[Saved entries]
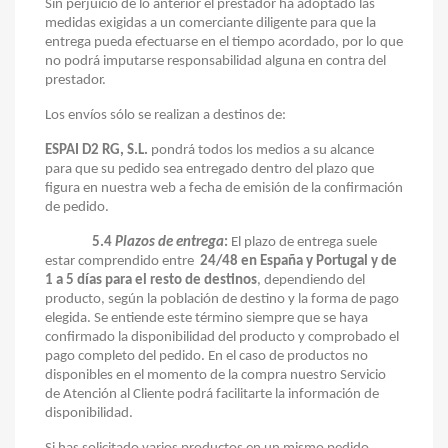
Sin perjuicio de lo anterior el prestador ha adoptado las
medidas exigidas a un comerciante diligente para que la
entrega pueda efectuarse en el tiempo acordado, por lo que
no podrá imputarse responsabilidad alguna en contra del
prestador.
Los envíos sólo se realizan a destinos de:
ESPAI D2 RG, S.L.
pondrá todos los medios a su alcance
para que su pedido sea entregado dentro del plazo que
figura en nuestra web a fecha de emisión de la confirmación
de pedido.
5.4
Plazos de entrega
:
El plazo de entrega suele
estar comprendido entre
24/48 en España y Portugal y de
1 a 5 días para el resto de destinos
, dependiendo del
producto,
según la población de destino y la forma de pago
elegida. Se entiende este término siempre que se haya
confirmado la disponibilidad del producto y comprobado el
pago completo del pedido.
En el caso de productos no
disponibles en el momento de la compra nuestro Servicio
de Atención al Cliente podrá facilitarte la información de
disponibilidad.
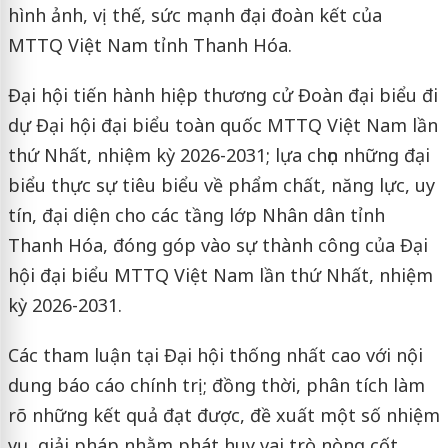
hình ảnh, vị thế, sức mạnh đại đoàn kết của
MTTQ Việt Nam tỉnh Thanh Hóa.
Đại hội tiến hành hiệp thương cử Đoàn đại biểu đi
dự Đại hội đại biểu toàn quốc MTTQ Việt Nam lần
thứ Nhất, nhiệm kỳ 2026-2031; lựa chọn những đại
biểu thực sự tiêu biểu về phẩm chất, năng lực, uy
tín, đại diện cho các tầng lớp Nhân dân tỉnh
Thanh Hóa, đóng góp vào sự thành công của Đại
hội đại biểu MTTQ Việt Nam lần thứ Nhất, nhiệm
kỳ 2026-2031.
Các tham luận tại Đại hội thống nhất cao với nội
dung báo cáo chính trị; đồng thời, phân tích làm
rõ những kết quả đạt được, đề xuất một số nhiệm
vụ, giải pháp nhằm phát huy vai trò nòng cốt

> [BRIEF]: All entries above should be returned exactly, apart from their pictures.

> [ANSWER TO THIS TASK]:
Sin perjuicio de lo anterior el prestador ha adoptado las
medidas exigidas a un comerciante diligente para que la
entrega pueda efectuarse en el tiempo acordado, por lo que
no podrá imputarse responsabilidad alguna en contra del
prestador.
Los envíos sólo se realizan a destinos de:
ESPAI D2 RG, S.L.
pondrá todos los medios a su alcance
para que su pedido sea entregado dentro del plazo que
figura en nuestra web a fecha de emisión de la confirmación
de pedido.
5.4
Plazos de entrega
:
El plazo de entrega suele
estar comprendido entre
24/48 en España y Portugal y de
1 a 5 días para el resto de destinos
, dependiendo del
producto,
según la población de destino y la forma de pago
elegida. Se entiende este término siempre que se haya
confirmado la disponibilidad del producto y comprobado el
pago completo del pedido.
En el caso de productos no
disponibles en el momento de la compra nuestro Servicio
de Atención al Cliente podrá facilitarte la información de
disponibilidad.
hình ảnh, vị thế, sức mạnh đại đoàn kết của
MTTQ Việt Nam tỉnh Thanh Hóa.
Đại hội tiến hành hiệp thương cử Đoàn đại biểu đi
dự Đại hội đại biểu toàn quốc MTTQ Việt Nam lần
thứ Nhất, nhiệm kỳ 2026-2031; lựa chọn những đại
biểu thực sự tiêu biểu về phẩm chất, năng lực, uy
tín, đại diện cho các tầng lớp Nhân dân tỉnh
Thanh Hóa, đóng góp vào sự thành công của Đại
hội đại biểu MTTQ Việt Nam lần thứ Nhất, nhiệm
kỳ 2026-2031.
Các tham luận tại Đại hội thống nhất cao với nội
dung báo cáo chính trị; đồng thời, phân tích làm
rõ những kết quả đạt được, đề xuất một số nhiệm
vụ, giải pháp nhằm phát huy vai trò nòng cốt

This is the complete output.